2008 : Grand Theft Auto IV. 2010 : Red Dead Redemption. 2011 : L.A Noire. 2012 : Max Payne 3. Ma vie vidéoludique est marquée depuis des années, bien avant même cette génération, par les sorties régulières de nouveaux opus des licences estampillées Rockstar. Les deux premiers cités sont sans aucun doute dans mon top 10 de cette génération. Le troisième m'a énormément séduit malgré de vrais défauts et une part de déception. Le dernier est encore une autre histoire...je ne l'attendais d'ailleurs pas autant que les autres.
Avant toute chose, je vais régler la question des précédents opus. J'ai joué à Max Payne sur ordinateur, puis sur PlayStation 2 et j'avais adoré, plus la version PC que son portage, cela va sans dire. J'ai fait plus de la moitié du second volet, mais frustré par une difficulté hors norme et un ordinateur qui ne me facilitait pas la tâche avec son framerate souffreteux, j'ai fini par lâcher prise, malgré un certain plaisir à évoluer dans l'ambiance sombre du titre. Je sais que beaucoup de personne se demandent si Max Payne 3 est une juste suite aux premiers volets. Je ne saurais trop y répondre puisque malgré le fait que j'apprécie les deux premiers, j'ai l'impression que beaucoup ont oublié ce qu'ils impliquaient en terme de frustration et de morts débiles quarante fois au même endroit, dues principalement au système de cachetons pour se soigner et à l'aspect réaliste « une balle, t'es mort ». Pour moi Max Payne 3 conserve ce que j'aimais dans les deux premiers à savoir ce héros sur qui la peste s'abat, l'ambiance sombre, voire glauque et dégueulasse qui développe une histoire narré par ce héros et les gunfights agrémenté de bullet-time et de plongeons dans tous les sens. En un sens, j'y retrouve aussi un peu de ce que je n'aimais pas dans Max Payne, mais je vais y revenir.
Guess who's back!
Suite ou pas, Max Payne 3 a des arguments à faire valoir pour prouver qu'il n'a pas été fait à la va-vite. Pour que la plongée plus bas que terre de Max se fasse dans les conditions les plus favorables, Rockstar Vancouver a sorti l'artillerie lourde. Si l'on s'attarde déjà sur l'aspect technique, les graphismes envoient méchamment la purée, comme on dit chez les djeuns. Sur console déjà, les textures sont magnifiques, les effets de lumière, d'eau et de particules sont parfaitement rendus, et les animations sont assez bluffantes. Le plus impressionnant, c'est que cette technique gère la destruction partielle du décor. Il ne s'agit pas de réduire des bâtiments en gravier comme dans un Battlefield 3 ou un Red Faction : Guerrilla, mais plutôt de démonter des pièces en faisant sauter à peu près tout ce qui s'y trouve. Le résultat est d'autant réussi qu'au delà de la partie technique, on a le droit à une direction artistique à tomber par terre. N'en déplaise aux détracteurs de la nouvelle destination ensoleillée de ce volet (que je comprends soit dit en passant) la variété des décors et des ambiances brésiliennes fait plaisir à voir, d'autant plus qu'elles sont entrecoupées de retour dans le passé plus nuageux de notre ex-flic névrosé préféré. Un cimetière, des bureaux, des bidonvilles, un port de pêche...on ne reste jamais vraiment dans une seule couleur.
──────
CONSIGNES DE L'EXERCICE:
A – Extrayez du texte sur Max Payne 3 le passage qui commence à « 2008 : Grand » et se termine à « que les autres. », sans y changer un seul mot.
B – Traduisez en anglais cette phrase du texte sur Max Payne 3 : « Le plus impressionnant, c'est que cette technique gère la destruction partielle du décor. »

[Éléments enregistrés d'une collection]
──────
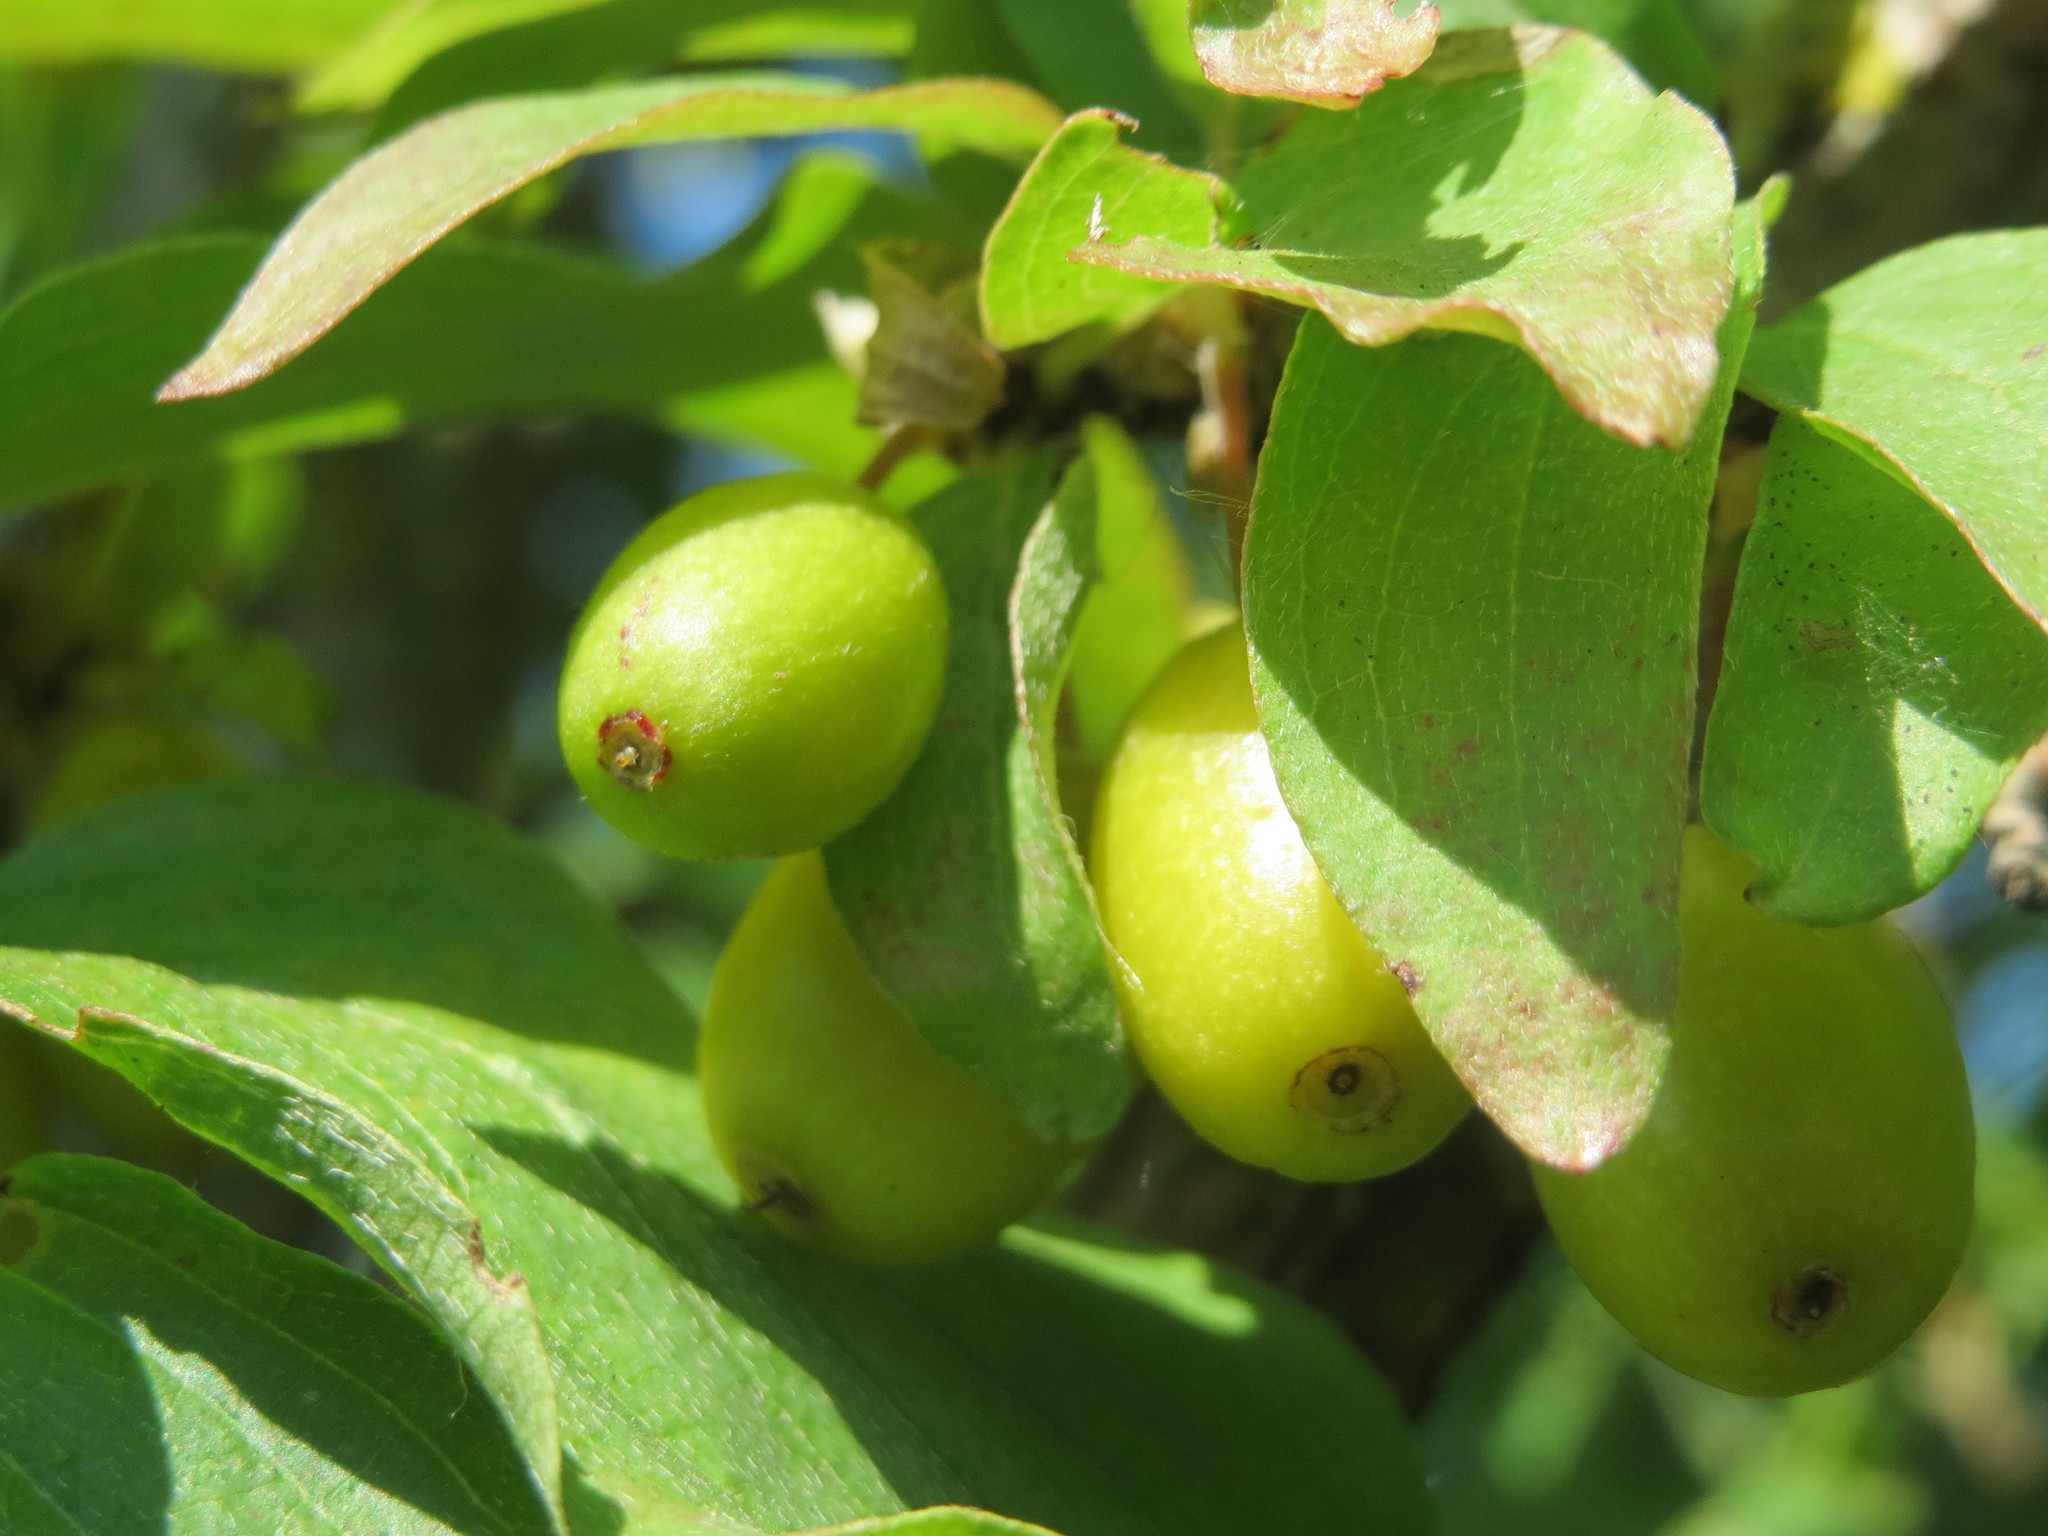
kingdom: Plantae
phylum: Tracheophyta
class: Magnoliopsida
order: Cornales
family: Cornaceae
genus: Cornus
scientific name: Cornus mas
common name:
──────
RÉPONSES CI-DESSOUS:
A –
2008 : Grand Theft Auto IV. 2010 : Red Dead Redemption. 2011 : L.A Noire. 2012 : Max Payne 3. Ma vie vidéoludique est marquée depuis des années, bien avant même cette génération, par les sorties régulières de nouveaux opus des licences estampillées Rockstar. Les deux premiers cités sont sans aucun doute dans mon top 10 de cette génération. Le troisième m'a énormément séduit malgré de vrais défauts et une part de déception. Le dernier est encore une autre histoire...je ne l'attendais d'ailleurs pas autant que les autres.

B – The most impressive thing is that this technology handles partial destruction of the scenery.